What the task asks - Output only the entries, exactly as given, without the pictures.

=== Records for the task ===

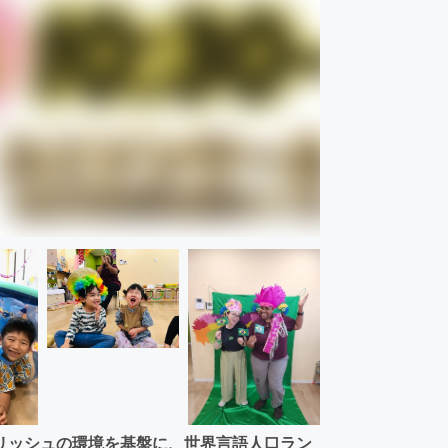
リッシュの環境を基盤に、世界言語人口ラン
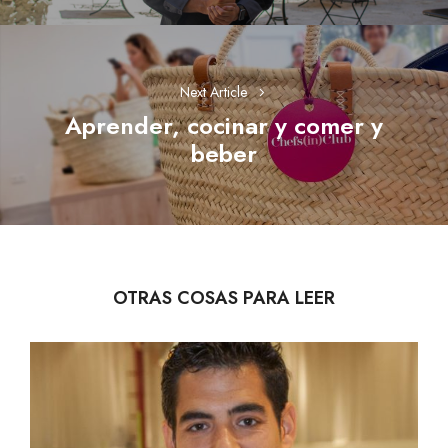
Next Article
Aprender, cocinar y comer y
Next
beber
post:
OTRAS COSAS PARA LEER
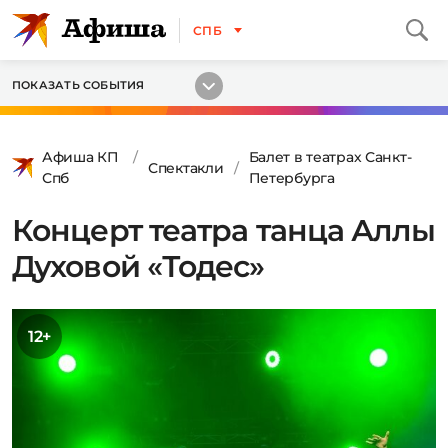
СПБ
ПОКАЗАТЬ СОБЫТИЯ
Афиша КП
Балет в театрах Санкт-
Спектакли
Спб
Петербурга
Концерт театра танца Аллы
Духовой «Тодес»
12+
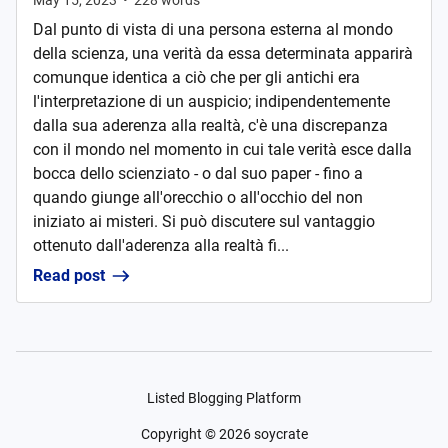
May 15, 2023
•
228
words
Dal punto di vista di una persona esterna al mondo
della scienza, una verità da essa determinata apparirà
comunque identica a ciò che per gli antichi era
l'interpretazione di un auspicio; indipendentemente
dalla sua aderenza alla realtà, c'è una discrepanza
con il mondo nel momento in cui tale verità esce dalla
bocca dello scienziato - o dal suo paper - fino a
quando giunge all'orecchio o all'occhio del non
iniziato ai misteri. Si può discutere sul vantaggio
ottenuto dall'aderenza alla realtà fi...
Read post
Listed Blogging Platform
Copyright ©
2026
soycrate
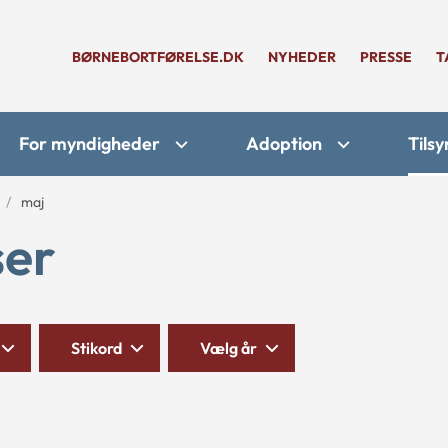
BØRNEBORTFØRELSE.DK
NYHEDER
PRESSE
T
For myndigheder
Adoption
Tilsy
maj
ser
Stikord
Vælg år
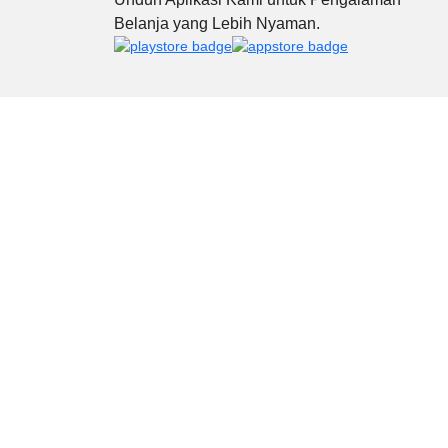
Belanja yang Lebih Nyaman.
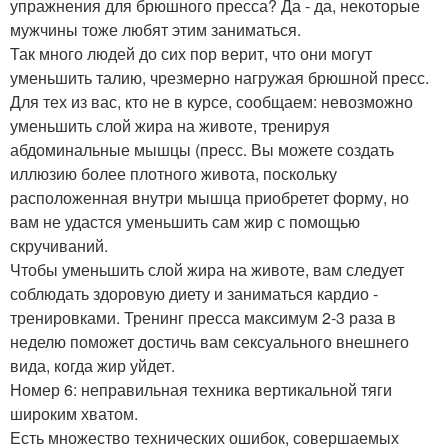
упражнения для брюшного пресса? Да - да, некоторые
мужчины тоже любят этим заниматься.
Так много людей до сих пор верит, что они могут
уменьшить талию, чрезмерно нагружая брюшной пресс.
Для тех из вас, кто не в курсе, сообщаем: невозможно
уменьшить слой жира на животе, тренируя
абдоминальные мышцы (пресс. Вы можете создать
иллюзию более плотного живота, поскольку
расположенная внутри мышца приобретет форму, но
вам не удастся уменьшить сам жир с помощью
скручиваний.
Чтобы уменьшить слой жира на животе, вам следует
соблюдать здоровую диету и заниматься кардио -
тренировками. Тренинг пресса максимум 2-3 раза в
неделю поможет достичь вам сексуального внешнего
вида, когда жир уйдет.
Номер 6: неправильная техника вертикальной тяги
широким хватом.
Есть множество технических ошибок, совершаемых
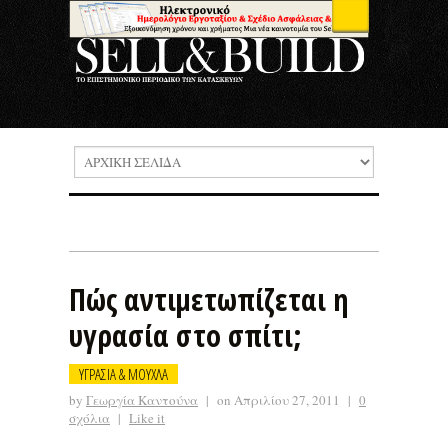
Πώς αντιμετωπίζεται η
υγρασία στο σπίτι;
ΥΓΡΑΣΙΑ & ΜΟΥΧΛΑ
by
Γεωργία Καντούνα
|
on Απριλίου 27, 2011
|
0
σχόλια
|
Like it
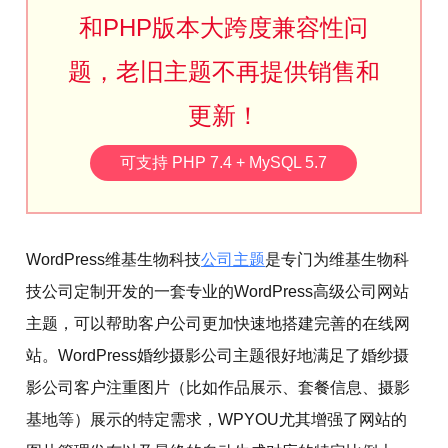
和PHP版本大跨度兼容性问
题，老旧主题不再提供销售和
更新！
可支持 PHP 7.4 + MySQL 5.7
WordPress维基生物科技
公司主题
是专门为维基生物科
技公司定制开发的一套专业的WordPress高级公司网站
主题，可以帮助客户公司更加快速地搭建完善的在线网
站。WordPress婚纱摄影公司主题很好地满足了婚纱摄
影公司客户注重图片（比如作品展示、套餐信息、摄影
基地等）展示的特定需求，WPYOU尤其增强了网站的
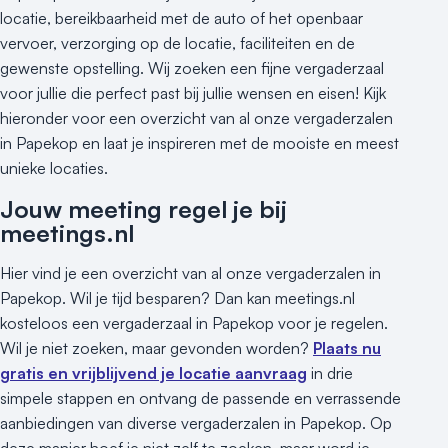
locatie, bereikbaarheid met de auto of het openbaar
vervoer, verzorging op de locatie, faciliteiten en de
gewenste opstelling. Wij zoeken een fijne vergaderzaal
voor jullie die perfect past bij jullie wensen en eisen! Kijk
hieronder voor een overzicht van al onze vergaderzalen
in Papekop en laat je inspireren met de mooiste en meest
unieke locaties.
Jouw meeting regel je bij
meetings.nl
Hier vind je een overzicht van al onze vergaderzalen in
Papekop. Wil je tijd besparen? Dan kan meetings.nl
kosteloos een vergaderzaal in Papekop voor je regelen.
Wil je niet zoeken, maar gevonden worden?
Plaats nu
gratis en vrijblijvend je locatie aanvraag
in drie
simpele stappen en ontvang de passende en verrassende
aanbiedingen van diverse vergaderzalen in Papekop. Op
deze manier hoef je niet zelf te zoeken, maar word je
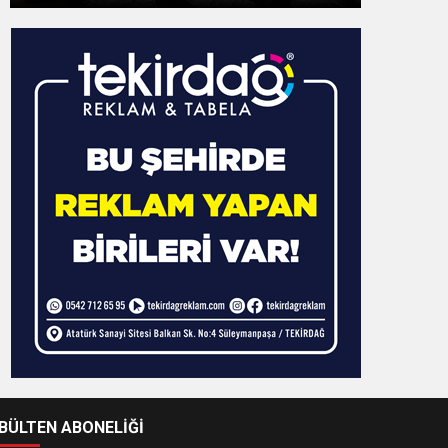
-BÜLTEN ABONELİĞİ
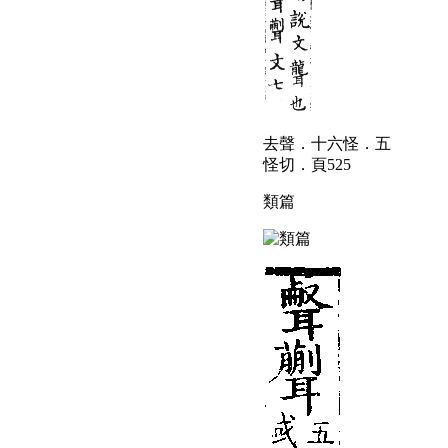
去聲．十六怪．五
怪切．頁525
類篇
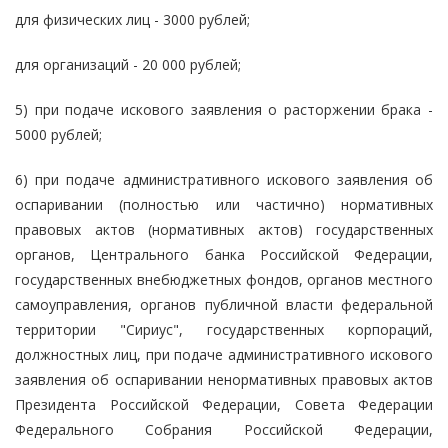
для физических лиц - 3000 рублей;
для организаций - 20 000 рублей;
5) при подаче искового заявления о расторжении брака -
5000 рублей;
6) при подаче административного искового заявления об
оспаривании (полностью или частично) нормативных
правовых актов (нормативных актов) государственных
органов, Центрального банка Российской Федерации,
государственных внебюджетных фондов, органов местного
самоуправления, органов публичной власти федеральной
территории "Сириус", государственных корпораций,
должностных лиц, при подаче административного искового
заявления об оспаривании ненормативных правовых актов
Президента Российской Федерации, Совета Федерации
Федерального Собрания Российской Федерации,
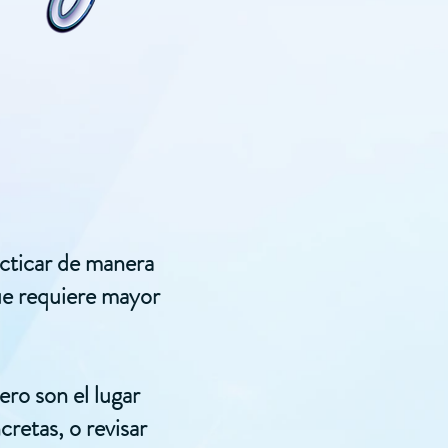
acticar de manera
ue requiere mayor
ro son el lugar
cretas, o revisar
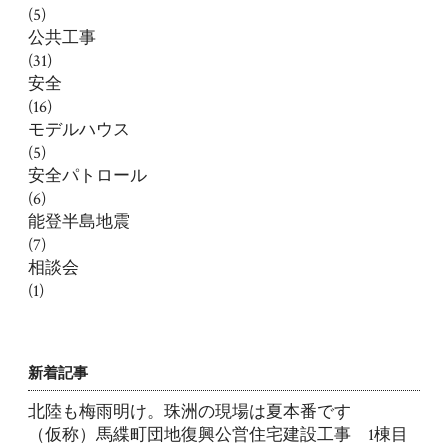
(5)
公共工事
(31)
安全
(16)
モデルハウス
(5)
安全パトロール
(6)
能登半島地震
(7)
相談会
(1)
新着記事
北陸も梅雨明け。珠洲の現場は夏本番です
（仮称）馬緤町団地復興公営住宅建設工事 1棟目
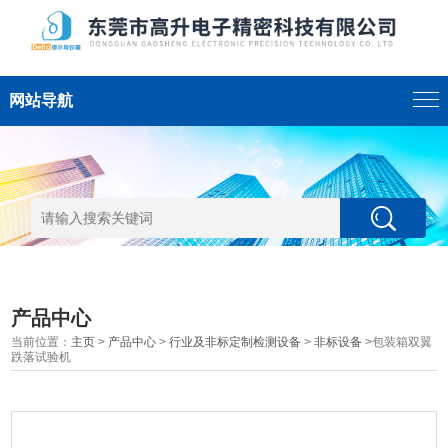
网站导航
产品中心
当前位置：
主页
>
产品中心
>
行业及非标定制检测设备
>
非标设备
>包装箱双翼
跌落试验机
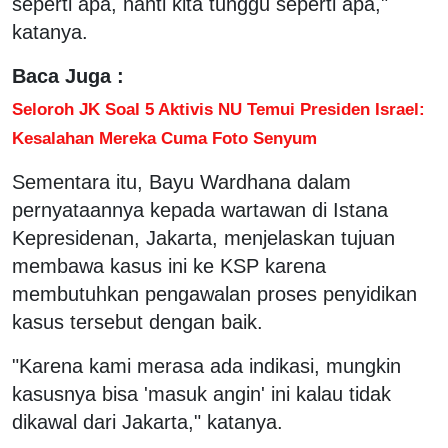
seperti apa, nanti kita tunggu seperti apa,"
katanya.
Baca Juga :
Seloroh JK Soal 5 Aktivis NU Temui Presiden Israel:
Kesalahan Mereka Cuma Foto Senyum
Sementara itu, Bayu Wardhana dalam
pernyataannya kepada wartawan di Istana
Kepresidenan, Jakarta, menjelaskan tujuan
membawa kasus ini ke KSP karena
membutuhkan pengawalan proses penyidikan
kasus tersebut dengan baik.
"Karena kami merasa ada indikasi, mungkin
kasusnya bisa 'masuk angin' ini kalau tidak
dikawal dari Jakarta," katanya.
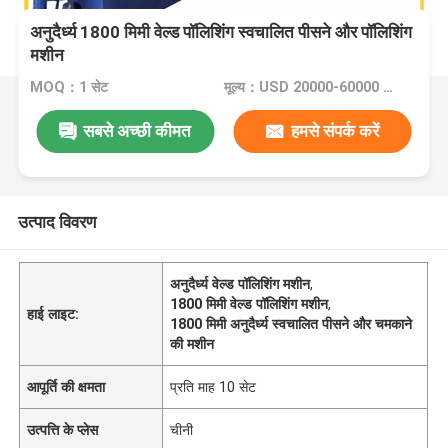
अनुदैर्ध्य 1800 मिमी वेल्ड पॉलिशिंग स्वचालित पीसने और पॉलिशिंग
मशीन
MOQ：1 सेट
मूल्य：USD 20000-60000 Dollar per set
सबसे अच्छी कीमत
हमसे संपर्क करें
उत्पाद विवरण
अनुदैर्ध्य वेल्ड पॉलिशिंग मशीन
,
1800 मिमी वेल्ड पॉलिशिंग मशीन
,
हाई लाइट:
1800 मिमी अनुदैर्ध्य स्वचालित पीसने और चमकाने
की मशीन
आपूर्ति की क्षमता
प्रति माह 10 सेट
उत्पत्ति के प्लेस
चीनी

===

Result -
リッシュの環境を基盤に、世界言語人口ラン
Next Article
Aprender, cocinar y comer y
Next
beber
post:
OTRAS COSAS PARA LEER
СПБ
ПОКАЗАТЬ СОБЫТИЯ
Афиша КП
Балет в театрах Санкт-
Спектакли
Спб
Петербурга
Концерт театра танца Аллы
Духовой «Тодес»
12+
May 15, 2023
•
228
words
Dal punto di vista di una persona esterna al mondo
della scienza, una verità da essa determinata apparirà
comunque identica a ciò che per gli antichi era
l'interpretazione di un auspicio; indipendentemente
dalla sua aderenza alla realtà, c'è una discrepanza
con il mondo nel momento in cui tale verità esce dalla
bocca dello scienziato - o dal suo paper - fino a
quando giunge all'orecchio o all'occhio del non
iniziato ai misteri. Si può discutere sul vantaggio
ottenuto dall'aderenza alla realtà fi...
Read post
Listed Blogging Platform
Copyright ©
2026
soycrate
BØRNEBORTFØRELSE.DK
NYHEDER
PRESSE
T
For myndigheder
Adoption
Tilsy
maj
ser
Stikord
Vælg år
Belanja yang Lebih Nyaman.
упражнения для брюшного пресса? Да - да, некоторые
мужчины тоже любят этим заниматься.
Так много людей до сих пор верит, что они могут
уменьшить талию, чрезмерно нагружая брюшной пресс.
Для тех из вас, кто не в курсе, сообщаем: невозможно
уменьшить слой жира на животе, тренируя
абдоминальные мышцы (пресс. Вы можете создать
иллюзию более плотного живота, поскольку
расположенная внутри мышца приобретет форму, но
вам не удастся уменьшить сам жир с помощью
скручиваний.
Чтобы уменьшить слой жира на животе, вам следует
соблюдать здоровую диету и заниматься кардио -
тренировками. Тренинг пресса максимум 2-3 раза в
неделю поможет достичь вам сексуального внешнего
вида, когда жир уйдет.
Номер 6: неправильная техника вертикальной тяги
широким хватом.
Есть множество технических ошибок, совершаемых
Πώς αντιμετωπίζεται η
υγρασία στο σπίτι;
ΥΓΡΑΣΙΑ & ΜΟΥΧΛΑ
by
Γεωργία Καντούνα
|
on Απριλίου 27, 2011
|
0
σχόλια
|
Like it
和PHP版本大跨度兼容性问
题，老旧主题不再提供销售和
更新！
可支持 PHP 7.4 + MySQL 5.7
WordPress维基生物科技
公司主题
是专门为维基生物科
技公司定制开发的一套专业的WordPress高级公司网站
主题，可以帮助客户公司更加快速地搭建完善的在线网
站。WordPress婚纱摄影公司主题很好地满足了婚纱摄
影公司客户注重图片（比如作品展示、套餐信息、摄影
基地等）展示的特定需求，WPYOU尤其增强了网站的
locatie, bereikbaarheid met de auto of het openbaar
vervoer, verzorging op de locatie, faciliteiten en de
gewenste opstelling. Wij zoeken een fijne vergaderzaal
voor jullie die perfect past bij jullie wensen en eisen! Kijk
hieronder voor een overzicht van al onze vergaderzalen
in Papekop en laat je inspireren met de mooiste en meest
unieke locaties.
Jouw meeting regel je bij
meetings.nl
Hier vind je een overzicht van al onze vergaderzalen in
Papekop. Wil je tijd besparen? Dan kan meetings.nl
kosteloos een vergaderzaal in Papekop voor je regelen.
Wil je niet zoeken, maar gevonden worden?
Plaats nu
gratis en vrijblijvend je locatie aanvraag
in drie
simpele stappen en ontvang de passende en verrassende
aanbiedingen van diverse vergaderzalen in Papekop. Op
deze manier hoef je niet zelf te zoeken, maar word je
-BÜLTEN ABONELİĞİ
去聲．十六怪．五
怪切．頁525
類篇
для физических лиц - 3000 рублей;
для организаций - 20 000 рублей;
5) при подаче искового заявления о расторжении брака -
5000 рублей;
6) при подаче административного искового заявления об
оспаривании (полностью или частично) нормативных
правовых актов (нормативных актов) государственных
органов, Центрального банка Российской Федерации,
государственных внебюджетных фондов, органов местного
самоуправления, органов публичной власти федеральной
территории "Сириус", государственных корпораций,
должностных лиц, при подаче административного искового
заявления об оспаривании ненормативных правовых актов
Президента Российской Федерации, Совета Федерации
Федерального Собрания Российской Федерации,
acticar de manera
ue requiere mayor
ro son el lugar
cretas, o revisar
(5)
公共工事
(31)
安全
(16)
モデルハウス
(5)
安全パトロール
(6)
能登半島地震
(7)
相談会
(1)
新着記事
北陸も梅雨明け。珠洲の現場は夏本番です
（仮称）馬緤町団地復興公営住宅建設工事 1棟目
网站导航
产品中心
当前位置：
主页
>
产品中心
>
行业及非标定制检测设备
>
非标设备
>包装箱双翼
跌落试验机
seperti apa, nanti kita tunggu seperti apa,"
katanya.
Baca Juga :
Seloroh JK Soal 5 Aktivis NU Temui Presiden Israel:
Kesalahan Mereka Cuma Foto Senyum
Sementara itu, Bayu Wardhana dalam
pernyataannya kepada wartawan di Istana
Kepresidenan, Jakarta, menjelaskan tujuan
membawa kasus ini ke KSP karena
membutuhkan pengawalan proses penyidikan
kasus tersebut dengan baik.
"Karena kami merasa ada indikasi, mungkin
kasusnya bisa 'masuk angin' ini kalau tidak
dikawal dari Jakarta," katanya.
अनुदैर्ध्य 1800 मिमी वेल्ड पॉलिशिंग स्वचालित पीसने और पॉलिशिंग
मशीन
MOQ：1 सेट
मूल्य：USD 20000-60000 Dollar per set
सबसे अच्छी कीमत
हमसे संपर्क करें
उत्पाद विवरण
अनुदैर्ध्य वेल्ड पॉलिशिंग मशीन
,
1800 मिमी वेल्ड पॉलिशिंग मशीन
,
हाई लाइट:
1800 मिमी अनुदैर्ध्य स्वचालित पीसने और चमकाने
की मशीन
आपूर्ति की क्षमता
प्रति माह 10 सेट
उत्पत्ति के प्लेस
चीनी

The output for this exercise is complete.